== Exercise ==
Counting only lines below that hold "down", give the total alone.

== Records provided ==
---------------

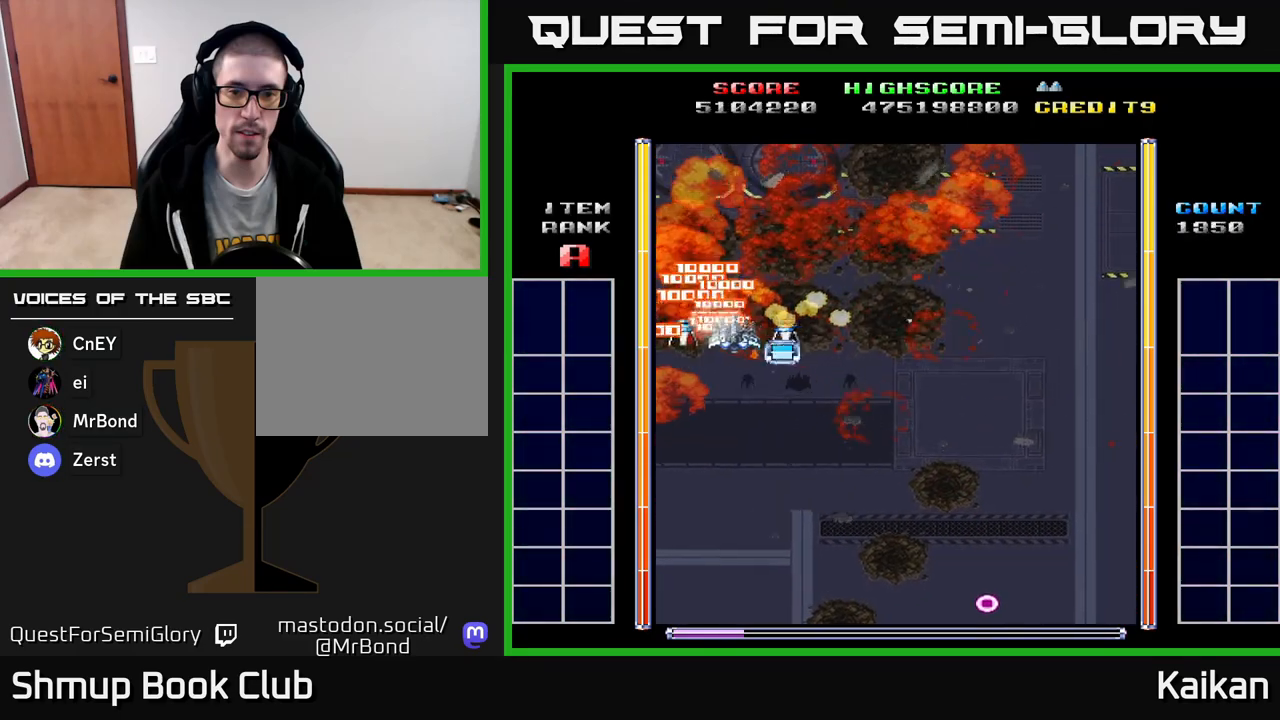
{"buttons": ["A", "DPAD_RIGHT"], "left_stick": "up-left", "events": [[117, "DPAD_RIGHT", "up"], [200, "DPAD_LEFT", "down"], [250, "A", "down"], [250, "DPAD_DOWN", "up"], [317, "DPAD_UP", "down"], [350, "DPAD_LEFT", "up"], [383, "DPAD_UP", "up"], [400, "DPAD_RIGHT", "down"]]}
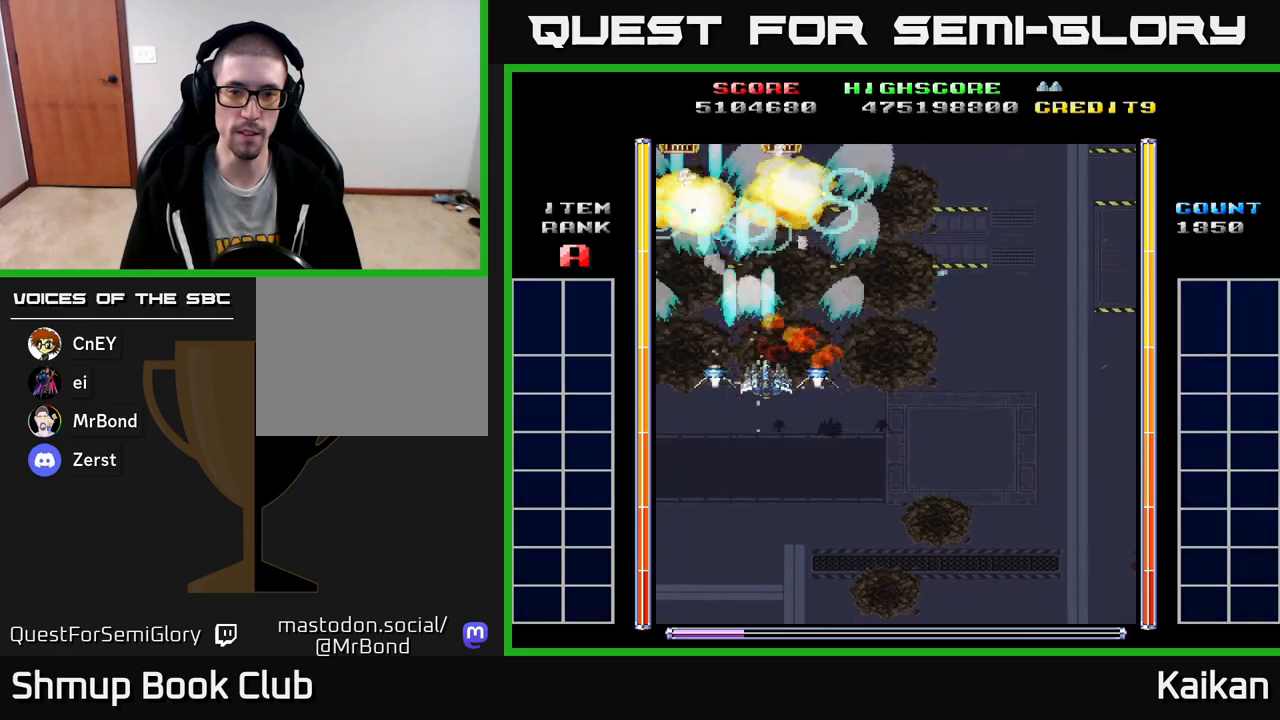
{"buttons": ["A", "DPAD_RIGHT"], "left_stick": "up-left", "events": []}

---------------

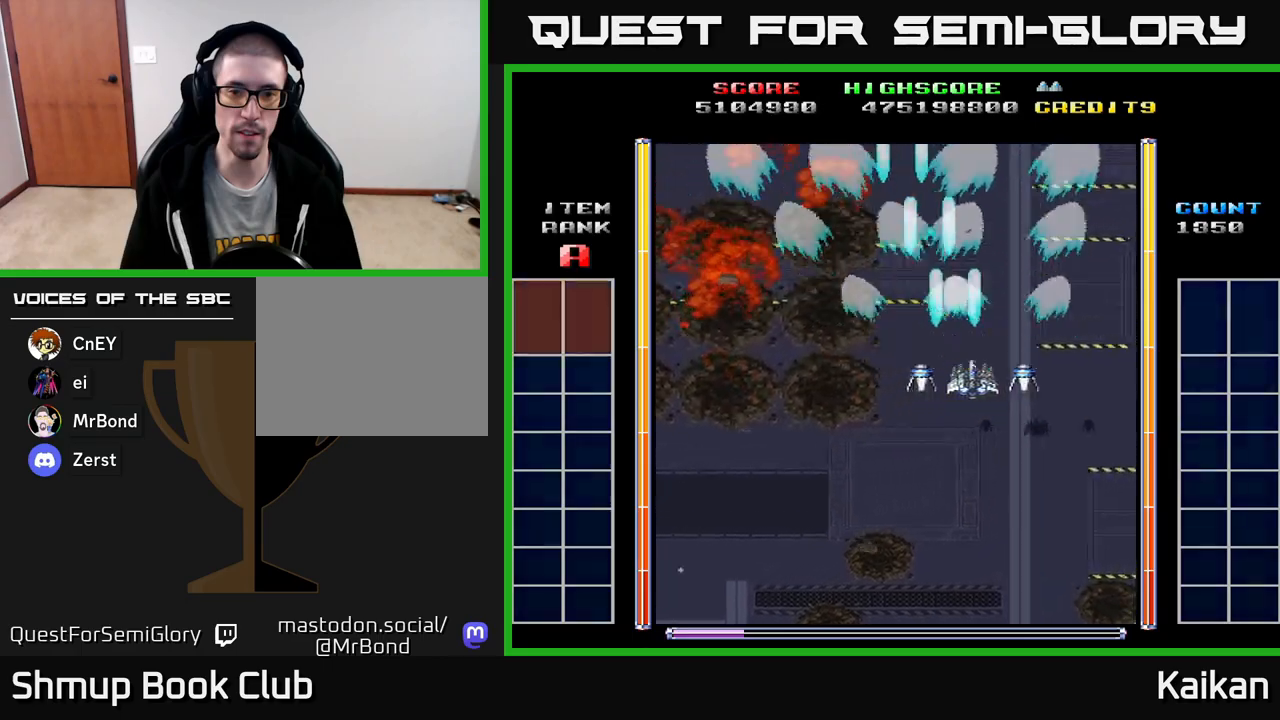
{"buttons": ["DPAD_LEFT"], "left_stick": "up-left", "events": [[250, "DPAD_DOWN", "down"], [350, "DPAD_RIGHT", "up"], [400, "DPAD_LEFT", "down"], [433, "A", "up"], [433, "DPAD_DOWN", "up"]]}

---------------

== Response to this exercise ==
2